President Lazarus Chakwera has given a strong indictment to foreign financial institutions – such as Bretton Woods institutions International Monetary Fund (IMF) and World Bank – that their programmes have had any significant progress to alleviate poverty, in African countries at least, and in Sub-Saharan Africa more particularly: home to the largest portion on the world’s bottom million in extreme poverty.
Chakwera gave a subtal attack to the foreign financial institutions on Monday when he joined other African leaders in celebrating the life and legacy of former Tanzania President John Pombwe Magufuli who died of heart complications last Wednesday.
The Malawi leader said: “When they said laziness and sloth in public service cannot be cured, they did not see Magufuli coming. When they said the cartels of corruption strangling Africa’s governments cannot be defeated, they did not see Magufuli coming.
“When they said African States cannot become middle-income economies within a single presidential term [of five years], they did not see Magufuli coming.”
Chakwera applauded the late Tanzanian president for pursuing a development agenda which was not based on what he called “failed prescriptions of foreign financial institutions that have left Africa more impoverished and in debt”.
The Malawi leader did not mention in names any of the foreign financial institutions.
However, the conditions the IMF imposes on countries it lends money to have sometimes been described as “harsh”.

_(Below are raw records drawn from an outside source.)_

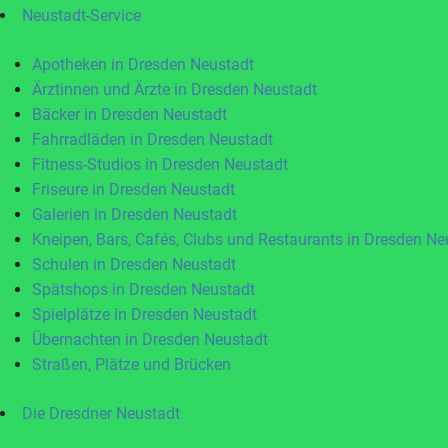
Neustadt-Service
Apotheken in Dresden Neustadt
Ärztinnen und Ärzte in Dresden Neustadt
Bäcker in Dresden Neustadt
Fahrradläden in Dresden Neustadt
Fitness-Studios in Dresden Neustadt
Friseure in Dresden Neustadt
Galerien in Dresden Neustadt
Kneipen, Bars, Cafés, Clubs und Restaurants in Dresden Ne
Schulen in Dresden Neustadt
Spätshops in Dresden Neustadt
Spielplätze in Dresden Neustadt
Übernachten in Dresden Neustadt
Straßen, Plätze und Brücken
Die Dresdner Neustadt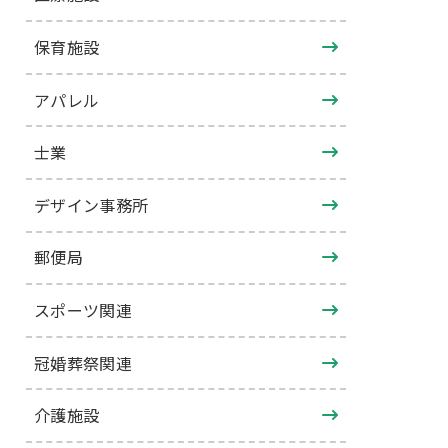
保育施設
アパレル
士業
デザイン事務所
郵便局
スポーツ関連
冠婚葬祭関連
介護施設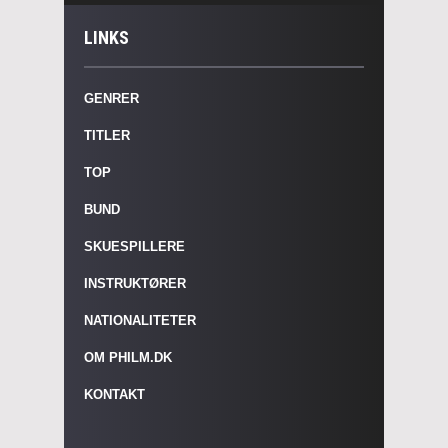
LINKS
GENRER
TITLER
TOP
BUND
SKUESPILLERE
INSTRUKTØRER
NATIONALITETER
OM PHILM.DK
KONTAKT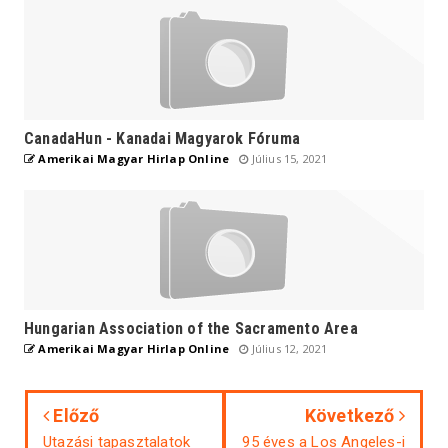
CanadaHun - Kanadai Magyarok Fóruma
Amerikai Magyar Hirlap Online
Július 15, 2021
Hungarian Association of the Sacramento Area
Amerikai Magyar Hirlap Online
Július 12, 2021
Előző
Következő
Utazási tapasztalatok
95 éves a Los Angeles-i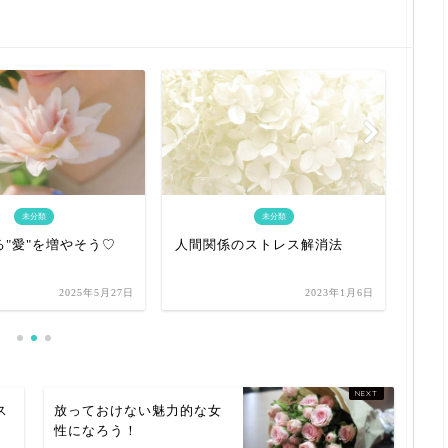
未分類
未分類
"愛"を増やそう♡
人間関係のストレス解消法
与え
2025年5月27日
2023年1月6日
ス
放っておけない魅力的な女
性になろう！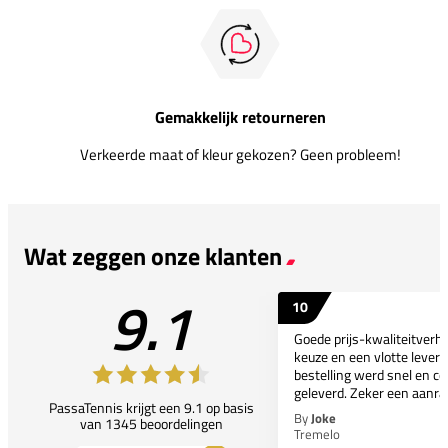
Gemakkelijk retourneren
Verkeerde maat of kleur gekozen? Geen probleem!
Wat zeggen onze klanten
9.1
10
Goede prijs-kwaliteitverho
keuze en een vlotte leveri
bestelling werd snel en co
geleverd. Zeker een aanra
PassaTennis krijgt een 9.1 op basis
By
Joke
van 1345 beoordelingen
Tremelo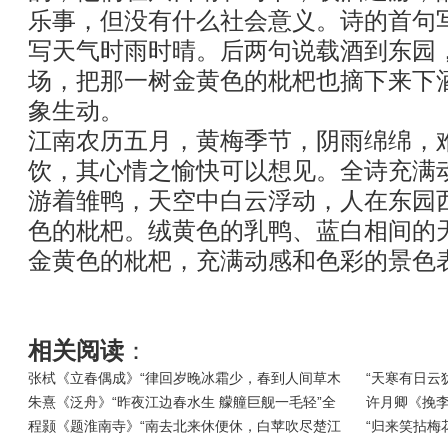
乐事，但没有什么社会意义。诗的首句
写天气时雨时晴。后两句说载酒到东园
场，把那一树金黄色的枇杷也摘下来下
象生动。
江南农历五月，黄梅季节，阴雨绵绵，
饮，其心情之愉快可以想见。全诗充满
游着雏鸭，天空中白云浮动，人在东园
色的枇杷。绒黄色的乳鸭、蓝白相间的
金黄色的枇杷，充满动感和色彩的景色
相关阅读
：
张栻《立春偶成》“律回岁晚冰霜少，春到人间草木
“天寒有日云
朱熹《泛舟》“昨夜江边春水生 艨艟巨舰一毛轻”全
许月卿《挽李
程颢《题淮南寺》“南去北来休便休，白苹吹尽楚江
“归来笑拈梅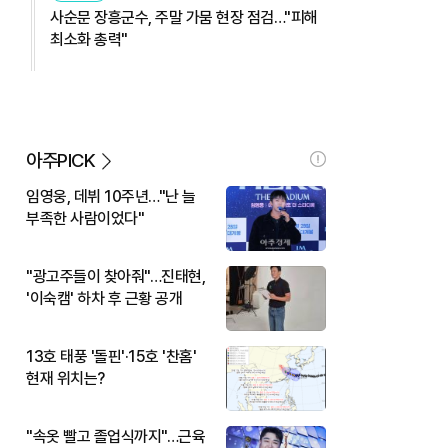
사순문 장흥군수, 주말 가뭄 현장 점검…"피해
최소화 총력"
아주PICK
임영웅, 데뷔 10주년…"난 늘
부족한 사람이었다"
"광고주들이 찾아줘"…진태현,
'이숙캠' 하차 후 근황 공개
13호 태풍 '돌핀'·15호 '찬홈'
현재 위치는?
"속옷 빨고 졸업식까지"…근육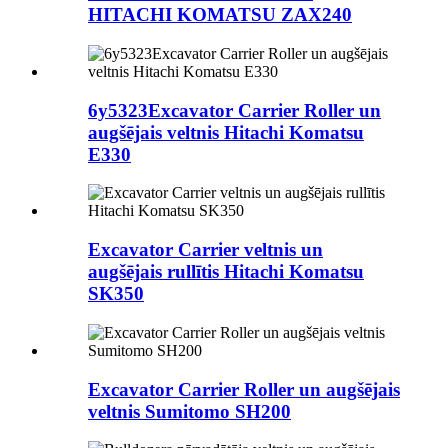
HITACHI KOMATSU ZAX240
6y5323Excavator Carrier Roller un
augšējais veltnis Hitachi Komatsu
E330
Excavator Carrier veltnis un
augšējais rullītis Hitachi Komatsu
SK350
Excavator Carrier Roller un augšējais
veltnis Sumitomo SH200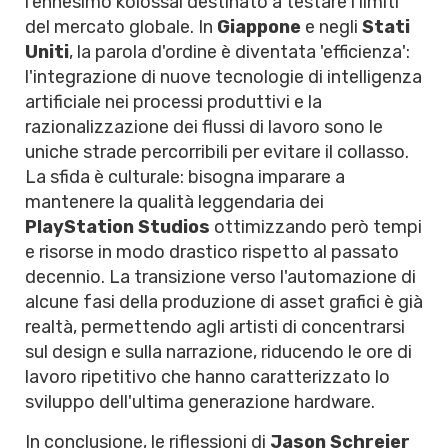
l'ennesimo kolossal destinato a testare i limiti
del mercato globale. In
Giappone
e negli
Stati
Uniti
, la parola d'ordine è diventata 'efficienza':
l'integrazione di nuove tecnologie di intelligenza
artificiale nei processi produttivi e la
razionalizzazione dei flussi di lavoro sono le
uniche strade percorribili per evitare il collasso.
La sfida è culturale: bisogna imparare a
mantenere la qualità leggendaria dei
PlayStation Studios
ottimizzando però tempi
e risorse in modo drastico rispetto al passato
decennio. La transizione verso l'automazione di
alcune fasi della produzione di asset grafici è già
realtà, permettendo agli artisti di concentrarsi
sul design e sulla narrazione, riducendo le ore di
lavoro ripetitivo che hanno caratterizzato lo
sviluppo dell'ultima generazione hardware.
In conclusione, le riflessioni di
Jason Schreier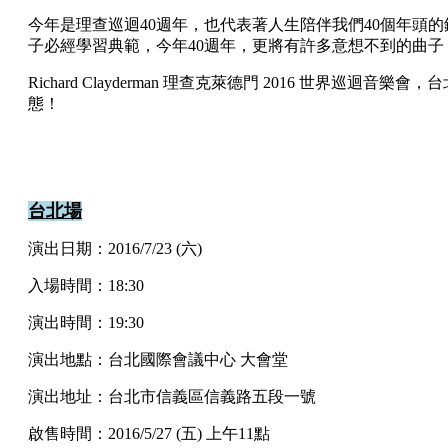
今年是理查巡迴40週年，也代表著人生陪伴我們40個年
子必經學習典範，今年40週年，更將有許多意想不到的曲
Richard Clayderman 理查克萊德門 2016
態！
台北場
演出日期：2016/7/23 (六)
入場時間：18:30
演出時間：19:30
演出地點：台北國際會議中心 大會堂
演出地址：台北市信義區信義路五段一號
啟售時間：2016/5/27 (五) 上午11點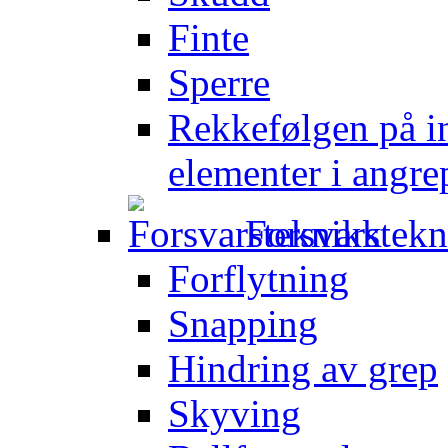
Finte
Sperre
Rekkefølgen på in
elementer i angre
Forsvarstek
Forflytning
Snapping
Hindring av grep
Skyving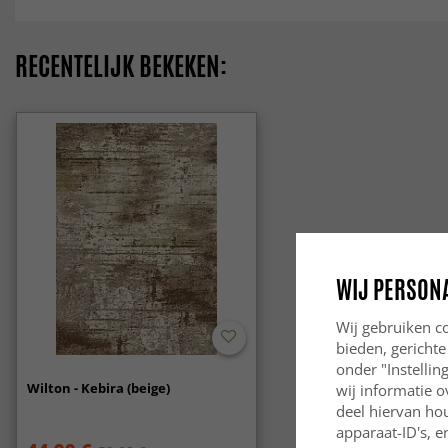
RECENTELIJK BEKEKEN:
WIJ PERSON
Wij gebruiken co
bieden, gerichte
onder "Instelli
Wilton - Kebira (beige)
wij informatie o
deel hiervan ho
apparaat-ID's, e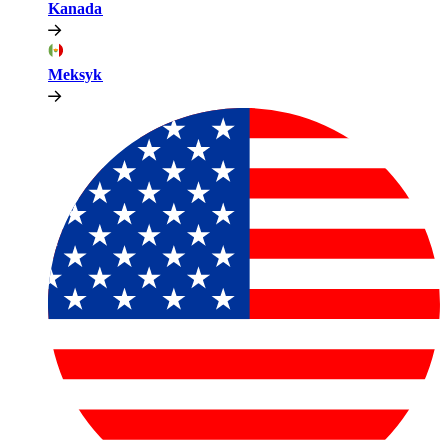
Kanada​​
Meksyk​​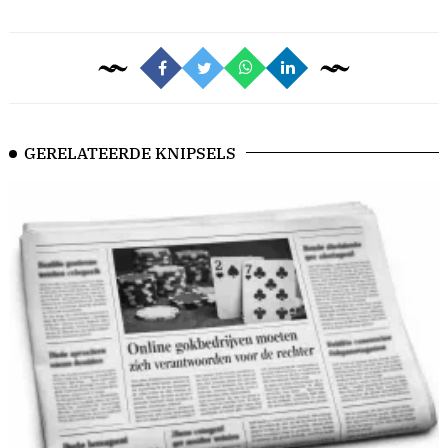
GERELATEERDE KNIPSELS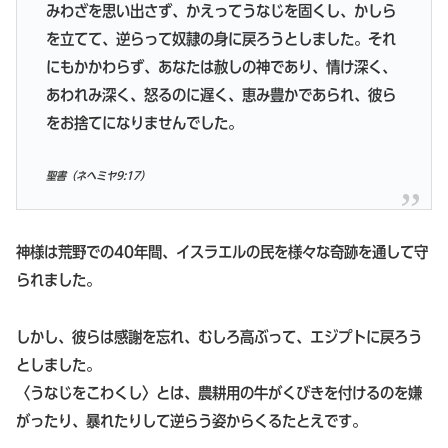
みわざを思い出さず、かえってうなじを固くし、かしら
を立てて、逆らって奴隷の身に戻ろうとしました。それ
にもかかわらず、あなたは赦しの神であり、情け深く、
あわれみ深く、怒るのに遅く、恵み豊かであられ、彼ら
をお捨てになりませんでした。
聖書（ネヘミヤ9:17）
神様は荒野での40年間、イスラエルの民を様々な奇跡を通して守
られました。
しかし、彼らは感謝を忘れ、むしろ高ぶって、エジプトに戻ろう
としました。
〈うなじをこわくし〉とは、農耕用の牛がくびきを付けるのを嫌
がったり、暴れたりして逆らう姿からくるたとえです。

In the past, these have included lower government borrowing, cutting corporate taxes and opening up their economies to foreign investment.
Besides Chakwera, the other leaders present included Cyril Ramaphosa (South Africa), Uhuru Kenyatta (Kenya), Edgar Lungu (Zambia), Filipe Nyusi (Mozambique), Emmerson Mnangagwa (Zimbabwe), Mokgweetsi Masisi (Botswana), Felix Tshisekedi (Democratic Republic of Congo) and Azali Assoumani (Comoros).
Each of the leaders present was accorded an opportunity to deliver a eulogy to Magufuli.